Taken from: CONFLICTING HISTORIES; The archaeology of the iron-working, farming communities in the central and southern coast region of Kenya; by RICHARD MICHAEL HELM. (2000)

 

Archaeological evidence for settlement and subsistence change has been dominated by the traditional coastal historiography surrounding Shungwaya.
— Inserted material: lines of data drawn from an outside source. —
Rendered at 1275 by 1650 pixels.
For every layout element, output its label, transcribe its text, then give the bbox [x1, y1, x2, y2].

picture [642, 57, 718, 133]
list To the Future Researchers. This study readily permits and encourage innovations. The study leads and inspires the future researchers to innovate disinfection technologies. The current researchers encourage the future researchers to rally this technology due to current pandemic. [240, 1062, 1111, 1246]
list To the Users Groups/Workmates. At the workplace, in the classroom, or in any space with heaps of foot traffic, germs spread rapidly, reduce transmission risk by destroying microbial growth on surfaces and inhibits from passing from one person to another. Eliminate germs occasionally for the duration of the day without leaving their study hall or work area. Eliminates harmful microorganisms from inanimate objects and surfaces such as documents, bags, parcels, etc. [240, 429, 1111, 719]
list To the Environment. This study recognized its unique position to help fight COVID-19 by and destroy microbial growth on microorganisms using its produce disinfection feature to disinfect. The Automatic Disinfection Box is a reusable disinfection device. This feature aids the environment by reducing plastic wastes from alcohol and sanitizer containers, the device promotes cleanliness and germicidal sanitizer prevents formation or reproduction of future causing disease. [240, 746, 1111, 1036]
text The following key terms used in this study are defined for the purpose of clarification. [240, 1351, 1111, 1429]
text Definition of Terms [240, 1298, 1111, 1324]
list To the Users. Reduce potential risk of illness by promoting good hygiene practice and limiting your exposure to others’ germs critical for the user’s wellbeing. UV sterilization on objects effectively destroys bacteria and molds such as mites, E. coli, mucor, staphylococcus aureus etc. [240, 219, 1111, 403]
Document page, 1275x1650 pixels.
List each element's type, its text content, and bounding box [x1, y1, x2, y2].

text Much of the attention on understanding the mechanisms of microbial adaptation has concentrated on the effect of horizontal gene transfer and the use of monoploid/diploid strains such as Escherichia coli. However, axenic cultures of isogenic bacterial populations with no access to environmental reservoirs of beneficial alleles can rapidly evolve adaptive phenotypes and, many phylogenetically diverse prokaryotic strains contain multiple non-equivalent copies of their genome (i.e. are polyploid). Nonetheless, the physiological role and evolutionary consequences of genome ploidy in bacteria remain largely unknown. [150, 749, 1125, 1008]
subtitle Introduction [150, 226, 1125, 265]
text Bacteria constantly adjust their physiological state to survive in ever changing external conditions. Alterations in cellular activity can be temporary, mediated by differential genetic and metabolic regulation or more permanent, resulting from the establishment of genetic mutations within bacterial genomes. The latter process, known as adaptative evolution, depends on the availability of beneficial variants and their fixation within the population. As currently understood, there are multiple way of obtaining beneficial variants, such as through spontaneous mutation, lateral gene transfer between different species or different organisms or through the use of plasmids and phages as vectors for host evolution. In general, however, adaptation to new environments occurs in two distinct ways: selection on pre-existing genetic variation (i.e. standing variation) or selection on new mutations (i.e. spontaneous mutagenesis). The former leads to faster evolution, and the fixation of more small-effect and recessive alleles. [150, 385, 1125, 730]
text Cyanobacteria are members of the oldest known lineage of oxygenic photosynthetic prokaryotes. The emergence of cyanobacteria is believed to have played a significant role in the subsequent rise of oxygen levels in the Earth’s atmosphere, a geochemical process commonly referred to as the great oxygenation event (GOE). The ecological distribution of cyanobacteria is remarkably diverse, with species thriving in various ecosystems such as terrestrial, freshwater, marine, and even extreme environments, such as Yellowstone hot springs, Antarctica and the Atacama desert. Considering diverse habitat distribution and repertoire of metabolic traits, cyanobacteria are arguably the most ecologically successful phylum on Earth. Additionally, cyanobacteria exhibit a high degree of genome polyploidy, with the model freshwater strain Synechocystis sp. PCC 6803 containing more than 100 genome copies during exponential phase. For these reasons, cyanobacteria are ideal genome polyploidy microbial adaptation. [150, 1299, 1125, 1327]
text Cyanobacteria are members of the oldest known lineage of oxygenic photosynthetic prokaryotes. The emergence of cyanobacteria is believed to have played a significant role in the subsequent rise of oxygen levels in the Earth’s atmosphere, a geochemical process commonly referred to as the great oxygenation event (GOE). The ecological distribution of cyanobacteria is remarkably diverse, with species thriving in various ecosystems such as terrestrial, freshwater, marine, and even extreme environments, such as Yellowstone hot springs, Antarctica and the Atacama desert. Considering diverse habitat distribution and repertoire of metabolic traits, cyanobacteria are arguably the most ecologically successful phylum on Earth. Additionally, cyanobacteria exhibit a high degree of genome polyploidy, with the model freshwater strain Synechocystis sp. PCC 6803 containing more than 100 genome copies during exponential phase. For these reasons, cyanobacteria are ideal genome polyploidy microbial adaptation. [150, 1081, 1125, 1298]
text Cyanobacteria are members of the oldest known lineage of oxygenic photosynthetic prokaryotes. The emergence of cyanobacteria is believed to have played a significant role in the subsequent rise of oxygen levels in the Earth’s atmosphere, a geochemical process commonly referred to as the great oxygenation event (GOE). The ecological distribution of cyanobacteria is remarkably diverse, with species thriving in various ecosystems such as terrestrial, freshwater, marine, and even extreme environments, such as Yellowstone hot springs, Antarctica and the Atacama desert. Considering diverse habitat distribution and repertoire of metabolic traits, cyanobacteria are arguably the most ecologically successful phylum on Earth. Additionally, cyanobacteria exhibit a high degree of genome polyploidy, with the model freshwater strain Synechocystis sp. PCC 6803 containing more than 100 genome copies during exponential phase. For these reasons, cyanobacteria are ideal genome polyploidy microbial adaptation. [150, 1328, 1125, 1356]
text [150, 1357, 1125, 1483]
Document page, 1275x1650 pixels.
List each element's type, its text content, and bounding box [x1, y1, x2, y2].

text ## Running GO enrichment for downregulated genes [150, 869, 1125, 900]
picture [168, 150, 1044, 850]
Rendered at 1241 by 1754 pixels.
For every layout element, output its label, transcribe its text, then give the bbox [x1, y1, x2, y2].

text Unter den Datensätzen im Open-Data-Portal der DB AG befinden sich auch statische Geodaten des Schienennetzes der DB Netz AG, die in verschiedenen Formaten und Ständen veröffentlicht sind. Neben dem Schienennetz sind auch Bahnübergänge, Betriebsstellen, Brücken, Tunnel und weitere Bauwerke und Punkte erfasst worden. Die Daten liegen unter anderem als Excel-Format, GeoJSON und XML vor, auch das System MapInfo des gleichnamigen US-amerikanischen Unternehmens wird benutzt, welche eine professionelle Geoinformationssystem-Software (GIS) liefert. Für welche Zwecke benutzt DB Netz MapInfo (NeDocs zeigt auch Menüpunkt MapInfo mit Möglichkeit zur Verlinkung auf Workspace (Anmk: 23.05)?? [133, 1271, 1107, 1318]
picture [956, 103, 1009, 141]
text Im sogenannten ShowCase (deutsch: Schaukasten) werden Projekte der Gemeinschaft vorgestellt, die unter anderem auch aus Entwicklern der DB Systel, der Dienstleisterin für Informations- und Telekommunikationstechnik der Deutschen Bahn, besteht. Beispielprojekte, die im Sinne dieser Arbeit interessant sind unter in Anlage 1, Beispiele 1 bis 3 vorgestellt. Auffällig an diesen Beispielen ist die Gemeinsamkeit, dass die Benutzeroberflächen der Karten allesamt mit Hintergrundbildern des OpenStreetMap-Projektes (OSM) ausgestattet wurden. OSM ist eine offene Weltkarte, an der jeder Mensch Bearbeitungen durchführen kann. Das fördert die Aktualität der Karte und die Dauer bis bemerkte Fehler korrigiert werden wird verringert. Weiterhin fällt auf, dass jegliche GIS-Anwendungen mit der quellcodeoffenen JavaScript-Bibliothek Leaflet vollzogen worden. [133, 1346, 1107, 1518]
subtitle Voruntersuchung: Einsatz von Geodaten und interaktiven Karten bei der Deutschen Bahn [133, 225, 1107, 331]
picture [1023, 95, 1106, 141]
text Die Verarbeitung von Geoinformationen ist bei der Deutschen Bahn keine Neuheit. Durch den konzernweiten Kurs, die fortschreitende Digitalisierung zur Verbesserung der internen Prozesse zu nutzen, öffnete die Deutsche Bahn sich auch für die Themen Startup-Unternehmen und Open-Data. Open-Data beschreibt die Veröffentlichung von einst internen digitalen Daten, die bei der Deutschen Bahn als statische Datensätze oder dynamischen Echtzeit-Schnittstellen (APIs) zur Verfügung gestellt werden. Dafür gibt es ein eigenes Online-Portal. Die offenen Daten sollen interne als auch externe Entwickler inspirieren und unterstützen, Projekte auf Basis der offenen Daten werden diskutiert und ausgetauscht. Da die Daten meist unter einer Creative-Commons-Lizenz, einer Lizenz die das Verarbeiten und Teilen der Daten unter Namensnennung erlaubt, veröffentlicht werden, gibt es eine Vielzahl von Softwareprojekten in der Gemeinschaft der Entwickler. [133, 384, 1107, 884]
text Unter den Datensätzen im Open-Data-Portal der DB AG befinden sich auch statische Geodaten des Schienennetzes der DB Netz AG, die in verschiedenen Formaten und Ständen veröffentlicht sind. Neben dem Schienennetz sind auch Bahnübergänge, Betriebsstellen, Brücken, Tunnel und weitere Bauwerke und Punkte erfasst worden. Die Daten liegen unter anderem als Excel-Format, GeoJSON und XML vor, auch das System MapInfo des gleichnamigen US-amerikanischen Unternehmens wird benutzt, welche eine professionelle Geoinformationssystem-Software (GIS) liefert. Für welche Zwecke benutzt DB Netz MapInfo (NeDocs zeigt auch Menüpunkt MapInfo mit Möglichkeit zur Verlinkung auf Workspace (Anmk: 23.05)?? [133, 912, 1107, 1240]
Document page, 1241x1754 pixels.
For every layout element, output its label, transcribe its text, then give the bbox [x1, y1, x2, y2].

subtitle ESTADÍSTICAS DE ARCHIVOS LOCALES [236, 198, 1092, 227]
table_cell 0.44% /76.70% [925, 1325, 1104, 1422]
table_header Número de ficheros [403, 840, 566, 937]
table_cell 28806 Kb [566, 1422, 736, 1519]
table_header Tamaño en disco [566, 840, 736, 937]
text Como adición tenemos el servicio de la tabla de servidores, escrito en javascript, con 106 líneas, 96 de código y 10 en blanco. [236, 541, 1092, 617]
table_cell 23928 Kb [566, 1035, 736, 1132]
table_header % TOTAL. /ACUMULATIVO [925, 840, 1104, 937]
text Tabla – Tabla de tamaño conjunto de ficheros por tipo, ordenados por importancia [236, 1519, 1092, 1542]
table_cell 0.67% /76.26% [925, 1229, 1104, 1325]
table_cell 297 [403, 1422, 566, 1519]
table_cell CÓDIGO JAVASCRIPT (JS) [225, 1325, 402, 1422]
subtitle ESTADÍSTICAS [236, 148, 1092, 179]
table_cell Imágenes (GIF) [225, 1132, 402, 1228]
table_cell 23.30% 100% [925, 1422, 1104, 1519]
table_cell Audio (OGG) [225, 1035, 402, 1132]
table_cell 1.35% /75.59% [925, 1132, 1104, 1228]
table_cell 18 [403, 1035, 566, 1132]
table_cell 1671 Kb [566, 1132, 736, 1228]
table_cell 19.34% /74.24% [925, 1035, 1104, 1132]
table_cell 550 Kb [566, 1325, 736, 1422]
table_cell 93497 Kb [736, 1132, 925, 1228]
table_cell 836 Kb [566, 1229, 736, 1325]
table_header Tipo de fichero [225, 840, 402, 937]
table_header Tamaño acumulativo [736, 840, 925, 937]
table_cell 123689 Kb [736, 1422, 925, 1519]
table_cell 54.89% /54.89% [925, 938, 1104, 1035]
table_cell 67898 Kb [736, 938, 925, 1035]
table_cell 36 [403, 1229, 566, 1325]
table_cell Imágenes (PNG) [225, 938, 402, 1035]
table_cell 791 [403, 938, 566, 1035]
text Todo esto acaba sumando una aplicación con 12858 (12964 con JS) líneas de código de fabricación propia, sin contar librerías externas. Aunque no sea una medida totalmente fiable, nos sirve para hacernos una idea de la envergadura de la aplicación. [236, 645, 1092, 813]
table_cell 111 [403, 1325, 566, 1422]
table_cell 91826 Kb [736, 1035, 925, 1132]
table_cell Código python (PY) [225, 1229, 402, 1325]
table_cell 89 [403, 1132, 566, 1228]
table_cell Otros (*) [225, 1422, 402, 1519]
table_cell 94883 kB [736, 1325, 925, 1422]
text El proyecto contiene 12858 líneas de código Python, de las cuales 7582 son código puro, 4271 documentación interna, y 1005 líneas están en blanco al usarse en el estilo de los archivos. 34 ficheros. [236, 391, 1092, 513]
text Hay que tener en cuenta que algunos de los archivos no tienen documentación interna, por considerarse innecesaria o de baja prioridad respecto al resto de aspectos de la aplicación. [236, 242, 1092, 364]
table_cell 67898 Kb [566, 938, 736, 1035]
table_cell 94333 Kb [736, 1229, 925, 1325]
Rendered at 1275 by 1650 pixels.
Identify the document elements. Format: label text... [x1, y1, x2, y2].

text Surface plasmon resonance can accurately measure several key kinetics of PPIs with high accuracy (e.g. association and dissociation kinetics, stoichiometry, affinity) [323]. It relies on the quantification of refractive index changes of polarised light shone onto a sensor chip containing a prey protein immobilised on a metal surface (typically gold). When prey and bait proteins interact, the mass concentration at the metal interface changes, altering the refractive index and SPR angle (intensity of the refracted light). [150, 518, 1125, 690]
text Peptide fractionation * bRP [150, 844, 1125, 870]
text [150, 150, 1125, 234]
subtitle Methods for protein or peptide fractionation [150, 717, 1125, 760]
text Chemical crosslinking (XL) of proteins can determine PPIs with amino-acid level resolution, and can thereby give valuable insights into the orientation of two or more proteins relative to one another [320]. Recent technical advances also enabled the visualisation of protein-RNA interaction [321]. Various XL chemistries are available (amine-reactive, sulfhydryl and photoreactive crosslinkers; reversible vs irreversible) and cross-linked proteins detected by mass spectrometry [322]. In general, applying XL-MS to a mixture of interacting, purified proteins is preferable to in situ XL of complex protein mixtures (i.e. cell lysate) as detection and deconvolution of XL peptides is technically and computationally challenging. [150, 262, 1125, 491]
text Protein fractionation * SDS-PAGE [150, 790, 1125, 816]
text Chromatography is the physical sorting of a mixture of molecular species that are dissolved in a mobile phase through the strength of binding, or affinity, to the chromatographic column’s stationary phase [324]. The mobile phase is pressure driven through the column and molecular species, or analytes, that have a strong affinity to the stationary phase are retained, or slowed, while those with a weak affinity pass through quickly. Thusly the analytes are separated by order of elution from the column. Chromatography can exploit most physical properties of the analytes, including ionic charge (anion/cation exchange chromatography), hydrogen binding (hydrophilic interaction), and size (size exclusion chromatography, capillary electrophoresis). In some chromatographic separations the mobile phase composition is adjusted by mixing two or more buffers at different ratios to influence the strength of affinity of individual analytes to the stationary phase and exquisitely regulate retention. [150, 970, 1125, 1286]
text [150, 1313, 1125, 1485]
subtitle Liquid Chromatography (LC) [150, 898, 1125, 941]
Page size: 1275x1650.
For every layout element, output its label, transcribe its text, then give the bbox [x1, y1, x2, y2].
Briefly stated, this argues that the coastal hinterland region was only intermittently occupied, first by early iron-working, farming communities during the 3'd century AD, and again following the much later 16th century AD southwards migration from a central region north of the Tana River of the contemporary Mijikenda inhabitants.

 

The traditions tell:

-1 How the Bantu Sabaki speaking Mijikenda, Pokomo, and Swahili, along with the Taita, various Somali and possibly other peoples all lived collectively together at Shungwaya.

-2 How the Swahili through interaction with Arab traders first spread southwards along the coastal littoral.

-3 How later, following the aggressive expansion of Eastern Cushitic Oromo (Galla) pastoralists, several of these Shungwaya groups unable to defend themselves, were forced to follow (Pouwels, R. 1987; Nurse, D. 1994; Nurse, D. and Spear, T. 1985; Spear, T. 1978, 1982).

 

In contrast, intensive field survey has demonstrated a continuous and evolving iron-working, farming cultural sequence spanning the early first to late second millennium AD. This refutes existing claims that the Mijikenda migrated from Shungwaya in the 16th century AD. Because the traditional Mijikenda 'Kaya' settlements were defensive and culturally sacred sites situated in forest clearings along the coastal upland ridge, believed to have been established during the supposed migration of the Mijikenda from Shungwaya.

 

Mutoro's excavations (1987; 1994) also identified ceramic materials which were characteristic of early coastal littoral settlements of the later first millennium AD. Such similarity was used to suggest a close interrelationship between early coastal Swahili and local hinterland populations (Abungu, G. and H. Mutoro, 1993).

 

One possibility mentioned of the existence of these origin myths is to seek unity and common strength among the tribes against the eighteenth-century colonization of the coast by the Omani. The same happened with the Swahili who started calling themselves Shirazi as a political statement against the leading elite who called themselves Arabs. (Who although consisting mostly of Africans and half casts were the supporters of the Omani colonizers).